### Source passage
While they are advertised as “new, improved, better” – tubeless tyres have their cons and I personally still highly prefer the ease, simplicity, and reliability of hoked rims with clincher tyres and tubes. Your preference may differ.
Hi Relja,just wondering about how many different types of bicycle floor pump chucks you have tried,my use of them i learnt that those smart chucks are not very smart at all,reason being they are difficult to pump up presta valves and they do not engage well,then i tried a twin head chuck and found those ones more easier to use as they have separate holes for the presta and car valve,I just bought a lezyne steel drive floor pump and this one has a screw on thread for both valve types,it also has an air bleed function,very impressed so far with this lezyne pump as they also sell separate chucks for this pump if you dont like the screw on chuck,most things on this pump are replacable including the gauge,cheers
Hi Mike,
I think it depends on the chuck’s quality to a great degree. For example, I got a poor quality “twin” chuck (couldn’t source anything better at the time) and it didn’t work very well.
Having said that, I highly prefer double/twin chucks, as they seem to work better with valves that don’t protrude from the rim very much (sometimes people don’t get a proper valve length for their rim).
I have a Lezyne mini pump with a screw-on chuck. It feels a bit more fiddly with presta valves, especially for novice users (even when I’m giving them instructions). In my experience, the screw-on mechanism is safe, with a very positive engagement so to speak, but more time-consuming. So I would say I prefer the lever-operated locking mechanism for pump heads. But I definitely don’t prefer the “smart” heads.

### Data excerpt
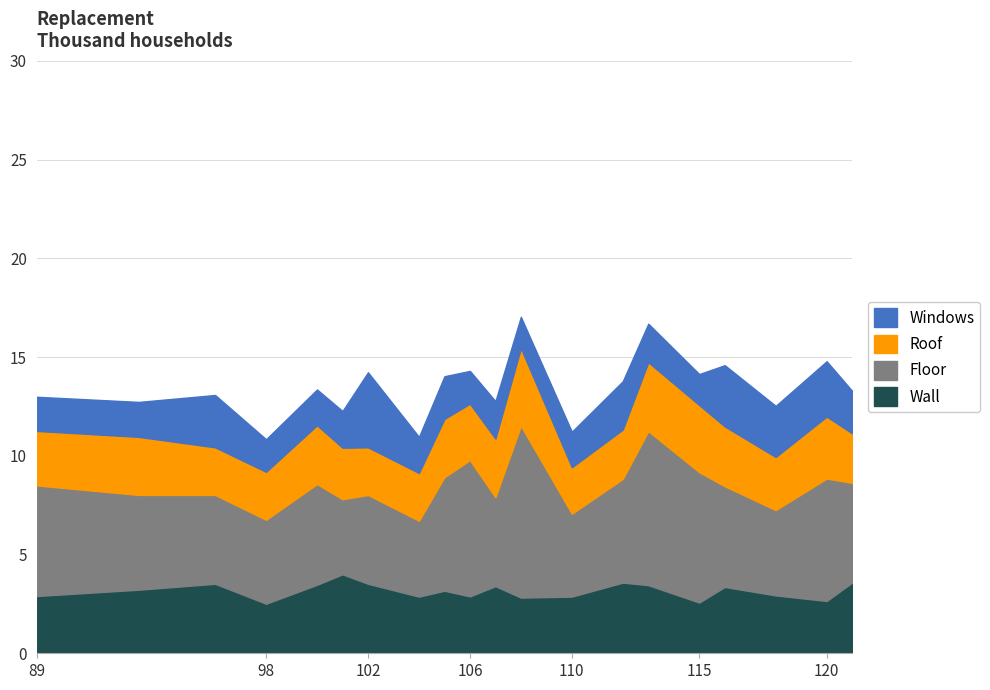

What is the spread (max minus min) of values at 101?

2.1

### Problem 1
List every type of pump chuck or pump-head mechanism named in the bicycle pump discussion.
### Problem 2
Echo the bicycle pump discussion word for word, everything from "While they are" down to "preference may differ.".
### Problem 3
Decide whether each statement agrees with the bicycle pump discussion, answering yes or no and quoting the deciding words: (a) The Lezyne floor pump has an air bleed function. (b) The reply calls the screw-on mechanism quicker to use. (c) The opening paragraph's writer prefers tubeless tires.
The data was drawn from a separate source.

### Worked solution 1
smart chucks; twin head chuck (double/twin chucks); screw-on chuck; lever-operated locking mechanism

### Worked solution 2
While they are advertised as “new, improved, better” – tubeless tyres have their cons and I personally still highly prefer the ease, simplicity, and reliability of hoked rims with clincher tyres and tubes. Your preference may differ.

### Worked solution 3
(a) Yes: "it also has an air bleed function"
(b) No: "but more time-consuming"
(c) No: "tubeless tyres have their cons and I personally still highly prefer"